Le problème avec les catégories spécifiques, c'est qu'on est rarement surpris. Les romans historiques, d'aventures, d'amour, une biographie, un témoignage, un traité de philosophie ou de sociologie, tous répondent à un cahier des charges précis et immuable.
Plus que toute autre genre, le polar ou thriller, répondent à des rites obligatoires. Un meurtre. La quête de l'assassin. Les fausses pistes. L'antagonisme de deux flics. le jeu du chat et de la souris. Les descriptions macabres. Les pirouettes et le dénouement final, si possible auquel personne ne s'attend et de préférence à la dernière page.
Maxime Chattam, je le croyais américain jusqu'au bout des ongles. Né en Pennsylvanie et ayant fait des études de droit à Boston avant d'atterrir dans la grosse pomme. Tout faux.
Ensuite, son roman s'ouvre sur une scène de préparation de bataille dans un conflit (qui reste à définir : on ne connait ni le lieu, ni même l'époque – première source d'enquête pour le lecteur qui aime tant à s'identifier au traqueur de meurtriers –, il est question d'un débarquement, à aucune page on ne rencontre un téléphone cellulaire ni même le moindre indice de notre monde moderne : j'ai donc pensé à la Normandie de 1944, avant qu'on ne parle de tranchées…). Quoi qu'il en soit, ceci est juste un petit jeu entre le lecteur et l'auteur : une guerre n'a pas besoin d'être précisée pour en demeurer l'horreur absolue.
Dénicher un tueur en série en plein conflit armé, voilà qui n'est pas commun.

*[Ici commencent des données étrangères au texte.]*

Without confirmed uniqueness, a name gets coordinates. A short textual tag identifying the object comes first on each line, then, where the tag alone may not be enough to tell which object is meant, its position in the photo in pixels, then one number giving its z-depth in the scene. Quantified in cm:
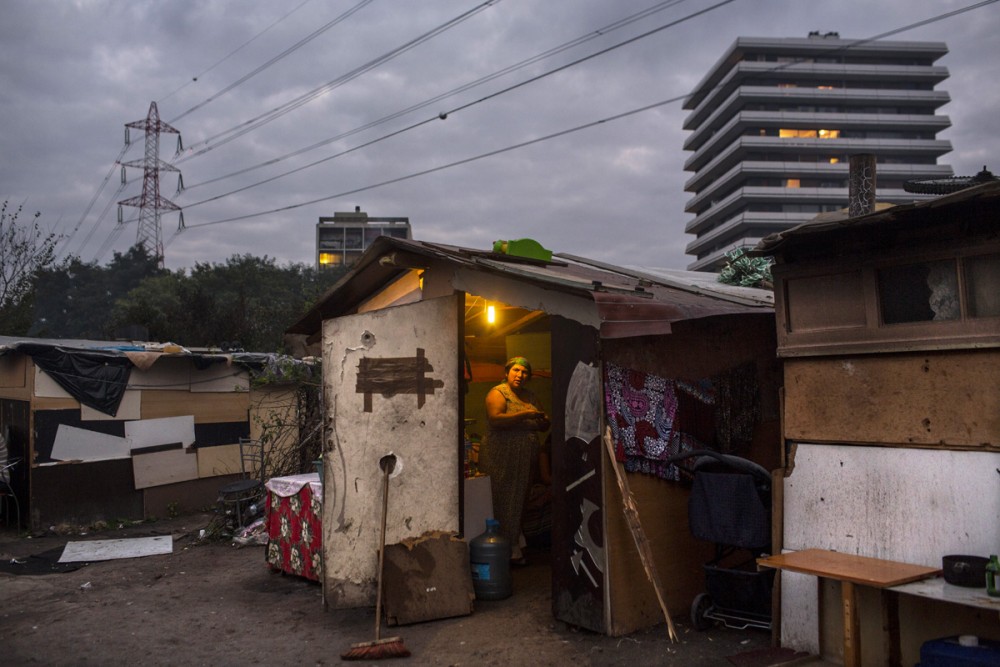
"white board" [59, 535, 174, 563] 932
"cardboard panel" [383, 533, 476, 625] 617
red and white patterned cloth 741
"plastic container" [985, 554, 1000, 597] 370
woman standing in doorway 783
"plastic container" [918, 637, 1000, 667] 366
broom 540
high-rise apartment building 8362
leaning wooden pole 542
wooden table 398
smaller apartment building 6644
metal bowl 387
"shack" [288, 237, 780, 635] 570
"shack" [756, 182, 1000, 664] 421
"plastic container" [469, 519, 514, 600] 673
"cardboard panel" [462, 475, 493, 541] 718
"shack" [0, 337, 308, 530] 1105
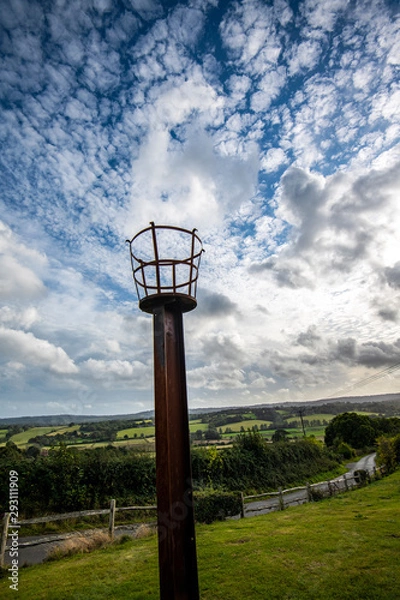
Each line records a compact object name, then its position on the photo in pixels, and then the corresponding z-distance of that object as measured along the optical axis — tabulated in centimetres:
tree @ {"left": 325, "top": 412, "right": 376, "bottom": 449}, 5181
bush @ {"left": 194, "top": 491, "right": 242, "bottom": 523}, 1545
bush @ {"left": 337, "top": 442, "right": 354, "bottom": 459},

Chattam brouille les pistes selon le rituel habituel de ce genre si particulier, mais pas où on pourrait le penser. Ainsi, durant les cent premières pages et contrairement à ce qui unit tous les romans de la même veine, l'action se met lentement en place. On s'ennuierait presque. Puis l'étau se resserre, les personnages nous deviennent familiers : ça y est, le poisson-lecteur est bien ferré, accroché jusqu'à la dernière ligne.
La force de «
Prédateurs » c'est qu'on s'intéresse autant, sinon davantage, aux enquêteurs (la police militaire, chargée de faire respecter la bonne gestion des prisonniers de guerre, bref une police des polices au coeur de l'armée) qu'au responsable d'un carnage devenant croissant au fil des chapitres. Il existe une part d'ombre en chacun, y compris et surtout chez le lieutenant, une véritable armoire à glace, le chef de la troupe et une infirmière qui va le seconder dans sa recherche du coupable. En eux se cachent des vérités bien enfouies. Rien n'est ni tout blanc, ni tout noir.
A force de lire les atrocités à chaque thriller que j'ouvre, j'ai remarqué que les auteurs sont pris par leur propre jeu : c'est à celui qui peindra la scène de crime la plus immonde, la plus glauque, la plus vomitive. Et là,
Chattam est un champion. le summum est atteint avec ce que l'on peut faire avec du matériel de pêche (fils & hameçons) : je n'en dis pas plus, c'est écoeurant.
Somme toute, ce roman pourrait rejoindre les milliers de ses frères et cousins du même genre s'il n'était avant tout, une belle et pertinente réflexion sur
le mal et comment il vient aux hommes.